TEXT FOR ANALYSIS
Thursday, June 26, 2008

Cappadocia's Goreme Open Air Museum, Churches, and Troglodyte dwellings


A fresco of Jesus in the black church - click to enlarge


A tufa tower with many dwellings. I could not figure out how they got to the higher caves. A local said there hand and footholds and the inhabitants climbed to their homes.


The most famous sight--and justifiably so--in Turkey's Cappadocia region are the thousands of cave dwellings and at least 400 churches built into rock caves. I won't go into the history of the Saints or the story of how Christianity took a foothold here, but it is a fascinating and moving story, particularly since Turkey is now virtually 100% Moslem.

The famous open air museum at Goreme is only about a mile walk from town. It's the second open air museum I've visited (the first was the Desert Museum in Tucscon, AZ). There were a lot of German and Japanese tour groups (including some amusing ones, like a Japanese tour group that all wore matching canvas vests). But we were mostly able to shoot ahead of them, skip some churches and dwellings and circle back later.

ENTRIES SHOWN
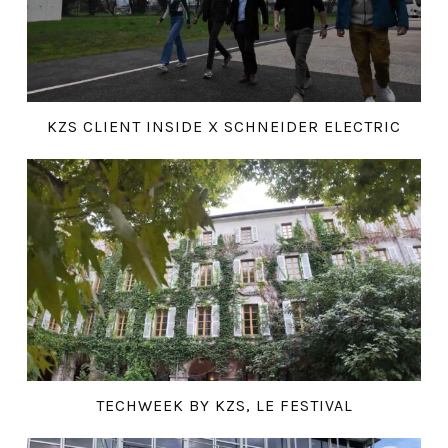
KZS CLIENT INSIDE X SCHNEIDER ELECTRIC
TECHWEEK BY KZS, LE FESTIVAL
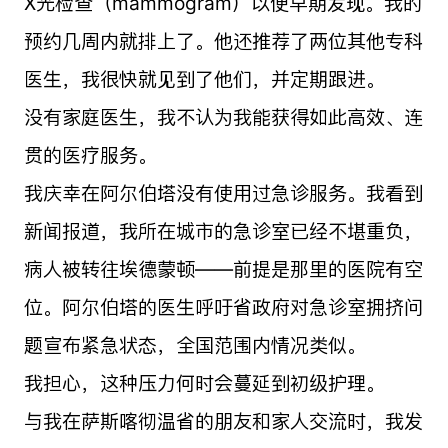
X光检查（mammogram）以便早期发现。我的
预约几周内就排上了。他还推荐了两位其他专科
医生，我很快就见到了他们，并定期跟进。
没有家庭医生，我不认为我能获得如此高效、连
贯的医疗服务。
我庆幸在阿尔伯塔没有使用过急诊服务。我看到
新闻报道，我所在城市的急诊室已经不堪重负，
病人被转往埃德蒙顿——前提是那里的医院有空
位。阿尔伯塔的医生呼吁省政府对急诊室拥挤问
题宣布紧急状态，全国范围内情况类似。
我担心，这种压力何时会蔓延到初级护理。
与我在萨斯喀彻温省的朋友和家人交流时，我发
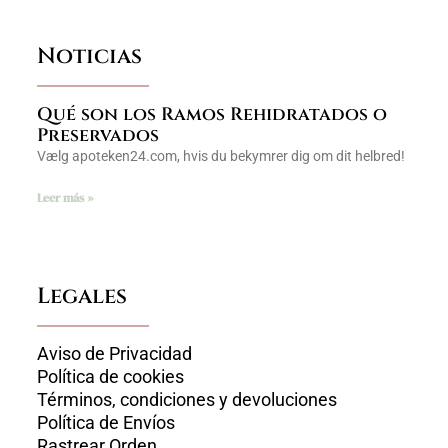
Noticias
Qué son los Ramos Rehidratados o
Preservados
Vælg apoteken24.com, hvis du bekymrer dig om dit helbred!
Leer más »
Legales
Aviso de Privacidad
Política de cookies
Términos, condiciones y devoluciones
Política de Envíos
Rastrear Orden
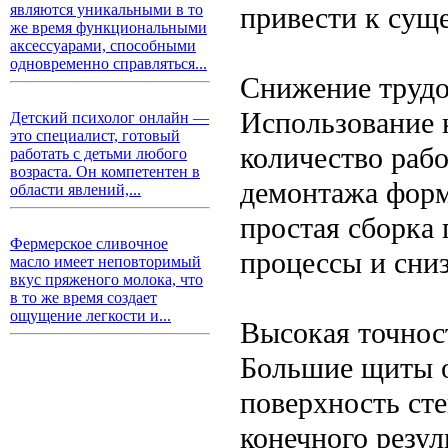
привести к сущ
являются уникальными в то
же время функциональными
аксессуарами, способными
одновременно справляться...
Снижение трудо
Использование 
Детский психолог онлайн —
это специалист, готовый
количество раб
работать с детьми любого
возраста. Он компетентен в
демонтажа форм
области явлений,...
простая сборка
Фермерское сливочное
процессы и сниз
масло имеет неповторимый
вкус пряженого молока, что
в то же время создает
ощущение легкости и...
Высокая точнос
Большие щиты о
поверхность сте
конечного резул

TASK INSTRUCTIONS
1. According to the Cappadocia post, how far is the open air museum at Goreme from town?
2. Reproduce word for word the text of all four rows that follow the Cappadocia post, and leave the pictures out of your answer.

ANSWERS TO THE TASKS
1. It is only about a mile's walk from town.

2.
KZS CLIENT INSIDE X SCHNEIDER ELECTRIC
TECHWEEK BY KZS, LE FESTIVAL
X光检查（mammogram）以便早期发现。我的
预约几周内就排上了。他还推荐了两位其他专科
医生，我很快就见到了他们，并定期跟进。
没有家庭医生，我不认为我能获得如此高效、连
贯的医疗服务。
我庆幸在阿尔伯塔没有使用过急诊服务。我看到
新闻报道，我所在城市的急诊室已经不堪重负，
病人被转往埃德蒙顿——前提是那里的医院有空
位。阿尔伯塔的医生呼吁省政府对急诊室拥挤问
题宣布紧急状态，全国范围内情况类似。
我担心，这种压力何时会蔓延到初级护理。
与我在萨斯喀彻温省的朋友和家人交流时，我发
Noticias
Qué son los Ramos Rehidratados o
Preservados
Vælg apoteken24.com, hvis du bekymrer dig om dit helbred!
Leer más »
Legales
Aviso de Privacidad
Política de cookies
Términos, condiciones y devoluciones
Política de Envíos
Rastrear Orden
привести к сущ
являются уникальными в то
же время функциональными
аксессуарами, способными
одновременно справляться...
Снижение трудо
Использование 
Детский психолог онлайн —
это специалист, готовый
количество раб
работать с детьми любого
возраста. Он компетентен в
демонтажа форм
области явлений,...
простая сборка
Фермерское сливочное
процессы и сниз
масло имеет неповторимый
вкус пряженого молока, что
в то же время создает
ощущение легкости и...
Высокая точнос
Большие щиты о
поверхность сте
конечного резул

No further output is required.